We had heard a eye rolling piece on NPR just a few days before about how the taser advocate are hard at work to see to it that we all carry a tazer with us at all times. They mentioned the polite society meme. 30 years ago the handgun industry tried a similar scam much to their profit in urban America; wasn’t pretty.

I’ve been asking people if they think it would be a good idea to give everybody in their school, office, club a taser – polite is good right? My son’s opinion on this was that his school would rapidly descend into Hobbesian Anarchy.” “It hurts right? … You’d really want to go first then.”

I assume that everybody at Taser International carries a taser around the office, right? One wonders what would happen if you snuck into the office and zapped a few folks from behind and then snuck out.
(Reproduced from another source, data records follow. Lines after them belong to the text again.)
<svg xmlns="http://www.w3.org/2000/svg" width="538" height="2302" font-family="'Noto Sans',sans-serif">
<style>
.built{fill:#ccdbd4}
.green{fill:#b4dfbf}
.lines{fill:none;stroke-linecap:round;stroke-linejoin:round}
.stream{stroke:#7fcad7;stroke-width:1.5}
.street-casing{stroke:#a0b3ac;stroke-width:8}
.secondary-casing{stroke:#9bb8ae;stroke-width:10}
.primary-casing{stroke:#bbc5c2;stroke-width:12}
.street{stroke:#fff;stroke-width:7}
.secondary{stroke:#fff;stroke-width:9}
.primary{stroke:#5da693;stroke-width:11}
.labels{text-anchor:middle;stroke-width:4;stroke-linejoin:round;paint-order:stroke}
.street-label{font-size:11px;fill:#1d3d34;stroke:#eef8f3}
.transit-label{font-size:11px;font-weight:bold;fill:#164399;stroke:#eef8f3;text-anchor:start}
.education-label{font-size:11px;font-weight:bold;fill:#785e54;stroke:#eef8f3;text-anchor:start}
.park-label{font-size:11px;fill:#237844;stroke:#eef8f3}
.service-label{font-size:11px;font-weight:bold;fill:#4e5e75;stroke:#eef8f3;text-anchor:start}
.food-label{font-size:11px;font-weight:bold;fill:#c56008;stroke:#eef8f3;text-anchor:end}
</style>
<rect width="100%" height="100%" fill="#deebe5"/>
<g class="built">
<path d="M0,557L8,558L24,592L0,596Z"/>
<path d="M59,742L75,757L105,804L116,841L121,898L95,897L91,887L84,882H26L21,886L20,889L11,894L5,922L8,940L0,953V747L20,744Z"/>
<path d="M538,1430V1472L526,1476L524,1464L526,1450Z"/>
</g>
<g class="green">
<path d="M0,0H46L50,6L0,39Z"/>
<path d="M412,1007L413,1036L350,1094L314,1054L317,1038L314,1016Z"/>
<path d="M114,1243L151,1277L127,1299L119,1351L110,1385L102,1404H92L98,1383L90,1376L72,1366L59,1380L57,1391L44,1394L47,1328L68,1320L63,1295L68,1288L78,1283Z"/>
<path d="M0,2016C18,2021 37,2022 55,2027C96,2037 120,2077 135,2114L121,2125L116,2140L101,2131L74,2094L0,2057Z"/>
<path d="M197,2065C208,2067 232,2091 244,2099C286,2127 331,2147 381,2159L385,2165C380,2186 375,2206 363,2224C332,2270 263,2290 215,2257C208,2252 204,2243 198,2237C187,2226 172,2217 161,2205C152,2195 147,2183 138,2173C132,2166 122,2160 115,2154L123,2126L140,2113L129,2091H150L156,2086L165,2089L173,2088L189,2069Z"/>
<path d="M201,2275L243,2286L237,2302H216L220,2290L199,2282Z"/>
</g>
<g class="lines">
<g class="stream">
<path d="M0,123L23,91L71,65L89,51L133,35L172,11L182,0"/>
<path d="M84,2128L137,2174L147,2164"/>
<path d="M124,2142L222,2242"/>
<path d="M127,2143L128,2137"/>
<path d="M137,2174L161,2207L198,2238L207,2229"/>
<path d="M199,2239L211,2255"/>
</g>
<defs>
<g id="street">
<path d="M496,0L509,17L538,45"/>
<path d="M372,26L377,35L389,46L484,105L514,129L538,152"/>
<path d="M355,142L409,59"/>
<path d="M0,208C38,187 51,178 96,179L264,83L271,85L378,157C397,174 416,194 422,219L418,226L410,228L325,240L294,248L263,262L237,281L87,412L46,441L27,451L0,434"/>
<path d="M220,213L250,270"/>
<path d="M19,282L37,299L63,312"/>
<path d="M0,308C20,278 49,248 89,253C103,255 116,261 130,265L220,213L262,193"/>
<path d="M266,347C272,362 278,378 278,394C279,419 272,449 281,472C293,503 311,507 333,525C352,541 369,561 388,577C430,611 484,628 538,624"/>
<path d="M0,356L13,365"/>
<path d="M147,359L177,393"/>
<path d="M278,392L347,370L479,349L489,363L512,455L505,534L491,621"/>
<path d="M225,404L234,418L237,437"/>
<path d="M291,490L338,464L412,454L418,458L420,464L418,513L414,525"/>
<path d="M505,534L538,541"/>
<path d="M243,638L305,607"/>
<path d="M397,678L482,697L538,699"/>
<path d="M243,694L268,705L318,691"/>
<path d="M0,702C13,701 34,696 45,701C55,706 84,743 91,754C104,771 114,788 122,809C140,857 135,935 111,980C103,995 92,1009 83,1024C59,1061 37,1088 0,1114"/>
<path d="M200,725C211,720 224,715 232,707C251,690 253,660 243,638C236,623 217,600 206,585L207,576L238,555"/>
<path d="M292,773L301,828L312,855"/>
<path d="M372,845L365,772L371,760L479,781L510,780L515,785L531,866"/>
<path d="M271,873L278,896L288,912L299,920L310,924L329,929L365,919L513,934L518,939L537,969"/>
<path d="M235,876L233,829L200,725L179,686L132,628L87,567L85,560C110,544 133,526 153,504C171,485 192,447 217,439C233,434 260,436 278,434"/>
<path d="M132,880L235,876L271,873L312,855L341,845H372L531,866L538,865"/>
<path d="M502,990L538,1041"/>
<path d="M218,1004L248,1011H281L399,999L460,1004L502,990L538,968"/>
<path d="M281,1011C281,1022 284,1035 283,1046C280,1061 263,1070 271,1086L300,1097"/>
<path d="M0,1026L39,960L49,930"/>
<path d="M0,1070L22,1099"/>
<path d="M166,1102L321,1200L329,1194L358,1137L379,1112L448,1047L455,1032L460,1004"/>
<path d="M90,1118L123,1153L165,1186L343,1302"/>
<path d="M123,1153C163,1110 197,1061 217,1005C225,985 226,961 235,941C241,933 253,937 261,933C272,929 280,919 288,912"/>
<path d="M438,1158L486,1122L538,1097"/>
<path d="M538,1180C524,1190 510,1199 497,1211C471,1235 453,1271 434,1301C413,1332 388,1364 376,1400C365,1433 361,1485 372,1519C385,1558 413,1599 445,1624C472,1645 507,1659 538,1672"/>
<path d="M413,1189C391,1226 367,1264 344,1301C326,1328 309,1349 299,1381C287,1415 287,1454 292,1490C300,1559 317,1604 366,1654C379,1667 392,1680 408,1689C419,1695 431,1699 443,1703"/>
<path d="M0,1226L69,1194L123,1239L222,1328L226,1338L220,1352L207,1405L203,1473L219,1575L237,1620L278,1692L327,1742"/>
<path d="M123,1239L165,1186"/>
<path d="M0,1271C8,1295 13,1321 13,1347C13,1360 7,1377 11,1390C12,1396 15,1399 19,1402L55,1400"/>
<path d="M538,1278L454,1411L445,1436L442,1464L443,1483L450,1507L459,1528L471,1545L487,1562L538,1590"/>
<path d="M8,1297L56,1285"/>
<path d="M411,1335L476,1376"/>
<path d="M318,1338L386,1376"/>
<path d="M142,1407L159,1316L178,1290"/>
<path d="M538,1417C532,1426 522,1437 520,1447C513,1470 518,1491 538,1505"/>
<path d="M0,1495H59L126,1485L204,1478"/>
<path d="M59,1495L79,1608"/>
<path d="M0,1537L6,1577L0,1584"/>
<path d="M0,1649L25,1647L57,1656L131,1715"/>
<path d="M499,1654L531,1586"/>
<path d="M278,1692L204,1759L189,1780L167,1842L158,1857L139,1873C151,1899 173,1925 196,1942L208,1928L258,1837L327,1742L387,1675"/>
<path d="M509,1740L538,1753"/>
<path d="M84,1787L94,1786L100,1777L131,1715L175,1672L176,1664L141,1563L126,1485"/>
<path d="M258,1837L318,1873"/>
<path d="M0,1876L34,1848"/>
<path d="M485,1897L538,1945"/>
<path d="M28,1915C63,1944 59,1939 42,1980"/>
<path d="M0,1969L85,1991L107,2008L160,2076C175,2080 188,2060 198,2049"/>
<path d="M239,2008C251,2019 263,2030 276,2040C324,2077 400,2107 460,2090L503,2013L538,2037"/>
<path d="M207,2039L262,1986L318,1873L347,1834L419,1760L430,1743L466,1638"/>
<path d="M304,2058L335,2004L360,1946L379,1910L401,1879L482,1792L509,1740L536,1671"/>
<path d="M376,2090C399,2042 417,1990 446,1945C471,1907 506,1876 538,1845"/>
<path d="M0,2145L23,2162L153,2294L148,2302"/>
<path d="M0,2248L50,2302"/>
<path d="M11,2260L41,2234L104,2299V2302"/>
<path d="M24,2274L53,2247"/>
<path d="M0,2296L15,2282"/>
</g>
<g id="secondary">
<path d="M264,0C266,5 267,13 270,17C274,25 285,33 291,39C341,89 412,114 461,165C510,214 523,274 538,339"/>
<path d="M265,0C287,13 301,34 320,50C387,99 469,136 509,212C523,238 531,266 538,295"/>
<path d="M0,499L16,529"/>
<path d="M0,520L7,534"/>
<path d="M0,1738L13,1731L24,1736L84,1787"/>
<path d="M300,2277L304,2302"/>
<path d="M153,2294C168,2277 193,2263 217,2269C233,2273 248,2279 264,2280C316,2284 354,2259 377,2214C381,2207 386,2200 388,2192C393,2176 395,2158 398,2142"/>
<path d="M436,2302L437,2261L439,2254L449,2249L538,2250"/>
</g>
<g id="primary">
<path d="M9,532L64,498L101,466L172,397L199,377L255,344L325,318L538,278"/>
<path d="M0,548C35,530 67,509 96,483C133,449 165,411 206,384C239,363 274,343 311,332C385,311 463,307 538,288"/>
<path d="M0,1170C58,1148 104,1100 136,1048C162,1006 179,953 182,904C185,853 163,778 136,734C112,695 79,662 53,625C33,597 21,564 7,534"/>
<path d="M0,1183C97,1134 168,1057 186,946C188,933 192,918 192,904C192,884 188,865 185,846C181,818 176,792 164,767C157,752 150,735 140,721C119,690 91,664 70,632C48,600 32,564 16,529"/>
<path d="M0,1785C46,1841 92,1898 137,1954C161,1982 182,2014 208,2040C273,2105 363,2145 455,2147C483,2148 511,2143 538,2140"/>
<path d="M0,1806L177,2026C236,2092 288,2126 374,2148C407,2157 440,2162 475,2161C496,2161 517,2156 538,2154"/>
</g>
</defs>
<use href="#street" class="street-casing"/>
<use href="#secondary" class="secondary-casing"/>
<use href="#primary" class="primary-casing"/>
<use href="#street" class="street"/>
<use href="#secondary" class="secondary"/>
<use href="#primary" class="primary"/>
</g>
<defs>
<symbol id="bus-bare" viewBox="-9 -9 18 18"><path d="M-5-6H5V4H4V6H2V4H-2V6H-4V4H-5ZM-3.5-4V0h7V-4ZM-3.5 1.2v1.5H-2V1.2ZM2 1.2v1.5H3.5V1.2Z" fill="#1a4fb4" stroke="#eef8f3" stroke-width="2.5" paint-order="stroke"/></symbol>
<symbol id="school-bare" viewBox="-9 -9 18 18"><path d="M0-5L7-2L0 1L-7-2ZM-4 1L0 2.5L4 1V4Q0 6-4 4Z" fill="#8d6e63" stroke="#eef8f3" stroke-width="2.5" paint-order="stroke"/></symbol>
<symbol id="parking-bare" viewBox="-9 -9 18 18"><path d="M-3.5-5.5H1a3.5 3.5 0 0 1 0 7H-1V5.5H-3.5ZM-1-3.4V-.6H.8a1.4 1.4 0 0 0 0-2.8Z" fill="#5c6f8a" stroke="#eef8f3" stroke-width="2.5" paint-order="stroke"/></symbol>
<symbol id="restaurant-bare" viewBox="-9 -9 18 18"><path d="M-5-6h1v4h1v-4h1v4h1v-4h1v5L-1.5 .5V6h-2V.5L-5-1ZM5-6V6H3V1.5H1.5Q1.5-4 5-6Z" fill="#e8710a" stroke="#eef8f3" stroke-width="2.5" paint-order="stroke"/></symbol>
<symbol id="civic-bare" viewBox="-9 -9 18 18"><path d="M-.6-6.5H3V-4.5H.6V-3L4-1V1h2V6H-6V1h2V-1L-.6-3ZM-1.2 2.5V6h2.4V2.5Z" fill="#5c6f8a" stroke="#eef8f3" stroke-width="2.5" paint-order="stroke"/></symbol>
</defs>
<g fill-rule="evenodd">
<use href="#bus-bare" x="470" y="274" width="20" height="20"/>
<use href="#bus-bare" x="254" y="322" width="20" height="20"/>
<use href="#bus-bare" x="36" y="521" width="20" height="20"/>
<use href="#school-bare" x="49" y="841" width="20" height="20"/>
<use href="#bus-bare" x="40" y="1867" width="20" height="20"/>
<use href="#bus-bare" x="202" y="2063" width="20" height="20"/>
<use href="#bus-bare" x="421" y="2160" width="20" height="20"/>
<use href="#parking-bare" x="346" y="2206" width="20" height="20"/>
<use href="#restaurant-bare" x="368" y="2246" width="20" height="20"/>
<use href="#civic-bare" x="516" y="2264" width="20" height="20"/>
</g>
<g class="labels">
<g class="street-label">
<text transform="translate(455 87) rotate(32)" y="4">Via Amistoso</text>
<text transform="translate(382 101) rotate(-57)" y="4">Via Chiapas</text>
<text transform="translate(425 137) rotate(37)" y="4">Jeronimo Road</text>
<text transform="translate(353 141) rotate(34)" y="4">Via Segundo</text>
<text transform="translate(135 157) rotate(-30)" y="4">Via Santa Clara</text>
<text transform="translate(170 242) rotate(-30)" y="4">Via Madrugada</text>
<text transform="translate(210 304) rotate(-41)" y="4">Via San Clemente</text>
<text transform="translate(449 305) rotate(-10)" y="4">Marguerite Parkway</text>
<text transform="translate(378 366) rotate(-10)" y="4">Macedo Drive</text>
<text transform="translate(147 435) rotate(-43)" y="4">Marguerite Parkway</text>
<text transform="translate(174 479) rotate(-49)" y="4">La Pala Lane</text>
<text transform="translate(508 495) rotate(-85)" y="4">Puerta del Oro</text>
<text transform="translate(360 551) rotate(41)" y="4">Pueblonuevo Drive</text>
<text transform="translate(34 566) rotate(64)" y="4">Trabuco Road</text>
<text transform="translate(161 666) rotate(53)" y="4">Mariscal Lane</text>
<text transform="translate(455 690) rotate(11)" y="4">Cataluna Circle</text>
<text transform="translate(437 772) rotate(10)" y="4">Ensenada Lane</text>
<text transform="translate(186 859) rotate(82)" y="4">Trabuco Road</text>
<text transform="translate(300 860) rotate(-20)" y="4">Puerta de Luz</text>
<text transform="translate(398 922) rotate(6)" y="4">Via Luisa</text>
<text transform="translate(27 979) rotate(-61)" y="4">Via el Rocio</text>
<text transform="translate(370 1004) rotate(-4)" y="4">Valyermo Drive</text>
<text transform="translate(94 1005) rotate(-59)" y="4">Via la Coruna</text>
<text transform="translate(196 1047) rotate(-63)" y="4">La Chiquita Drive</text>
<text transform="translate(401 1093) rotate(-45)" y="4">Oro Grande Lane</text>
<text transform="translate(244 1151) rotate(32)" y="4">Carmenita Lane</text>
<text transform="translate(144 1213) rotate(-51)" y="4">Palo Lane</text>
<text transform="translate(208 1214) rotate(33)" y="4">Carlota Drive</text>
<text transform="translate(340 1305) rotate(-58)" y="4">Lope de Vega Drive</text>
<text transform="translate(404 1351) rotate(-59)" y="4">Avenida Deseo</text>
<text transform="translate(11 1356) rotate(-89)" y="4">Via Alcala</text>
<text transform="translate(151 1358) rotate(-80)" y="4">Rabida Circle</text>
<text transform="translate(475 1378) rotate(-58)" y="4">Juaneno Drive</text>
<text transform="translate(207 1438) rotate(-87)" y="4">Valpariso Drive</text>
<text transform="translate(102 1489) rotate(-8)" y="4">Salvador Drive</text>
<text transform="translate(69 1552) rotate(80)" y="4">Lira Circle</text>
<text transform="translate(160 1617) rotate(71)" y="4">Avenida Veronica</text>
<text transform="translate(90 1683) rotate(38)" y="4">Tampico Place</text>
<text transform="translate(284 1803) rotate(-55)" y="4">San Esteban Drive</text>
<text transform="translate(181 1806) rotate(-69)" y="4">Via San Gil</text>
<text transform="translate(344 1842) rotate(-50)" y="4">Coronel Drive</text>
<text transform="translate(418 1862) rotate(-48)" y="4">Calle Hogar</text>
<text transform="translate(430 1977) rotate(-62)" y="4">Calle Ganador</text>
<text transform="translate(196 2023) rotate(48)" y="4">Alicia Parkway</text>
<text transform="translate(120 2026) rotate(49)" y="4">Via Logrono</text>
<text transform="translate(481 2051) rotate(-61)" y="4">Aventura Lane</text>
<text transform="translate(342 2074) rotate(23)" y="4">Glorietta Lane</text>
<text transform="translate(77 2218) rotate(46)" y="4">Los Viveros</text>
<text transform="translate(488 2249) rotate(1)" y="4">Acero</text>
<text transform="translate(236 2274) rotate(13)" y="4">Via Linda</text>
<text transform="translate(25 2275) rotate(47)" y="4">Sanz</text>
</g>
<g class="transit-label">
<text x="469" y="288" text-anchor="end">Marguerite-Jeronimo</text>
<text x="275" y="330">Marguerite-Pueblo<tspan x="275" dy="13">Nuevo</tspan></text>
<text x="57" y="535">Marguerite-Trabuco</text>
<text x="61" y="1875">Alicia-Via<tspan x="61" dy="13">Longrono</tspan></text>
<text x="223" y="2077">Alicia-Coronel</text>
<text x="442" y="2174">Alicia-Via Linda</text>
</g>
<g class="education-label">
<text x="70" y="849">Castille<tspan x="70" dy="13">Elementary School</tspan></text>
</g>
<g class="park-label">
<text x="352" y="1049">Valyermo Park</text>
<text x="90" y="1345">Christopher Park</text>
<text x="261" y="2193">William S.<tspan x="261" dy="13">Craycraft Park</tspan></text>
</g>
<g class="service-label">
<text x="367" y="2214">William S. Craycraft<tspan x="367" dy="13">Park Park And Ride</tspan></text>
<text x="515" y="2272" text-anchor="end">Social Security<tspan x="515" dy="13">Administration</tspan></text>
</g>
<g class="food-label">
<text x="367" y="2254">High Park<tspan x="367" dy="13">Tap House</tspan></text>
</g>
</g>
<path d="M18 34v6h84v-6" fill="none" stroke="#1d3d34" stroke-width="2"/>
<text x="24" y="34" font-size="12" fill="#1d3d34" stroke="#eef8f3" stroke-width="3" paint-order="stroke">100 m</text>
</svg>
So then we got to talking about how you might use pricing to temper the speed that society transitions into a state of anarchy. If you made it really expensive to reload then presumably only the rich could afford to slip into a state of anarchy. This only reminded us of how gangs of wealthy young victorian men would terrorize the country side in olde England. It’s a return to traditional values!

Presumably giving everybody their own lawyer would lead to a rapid decent into some hellish modality who’s name I’m not familiar with. Presumably the rich are already testing that out.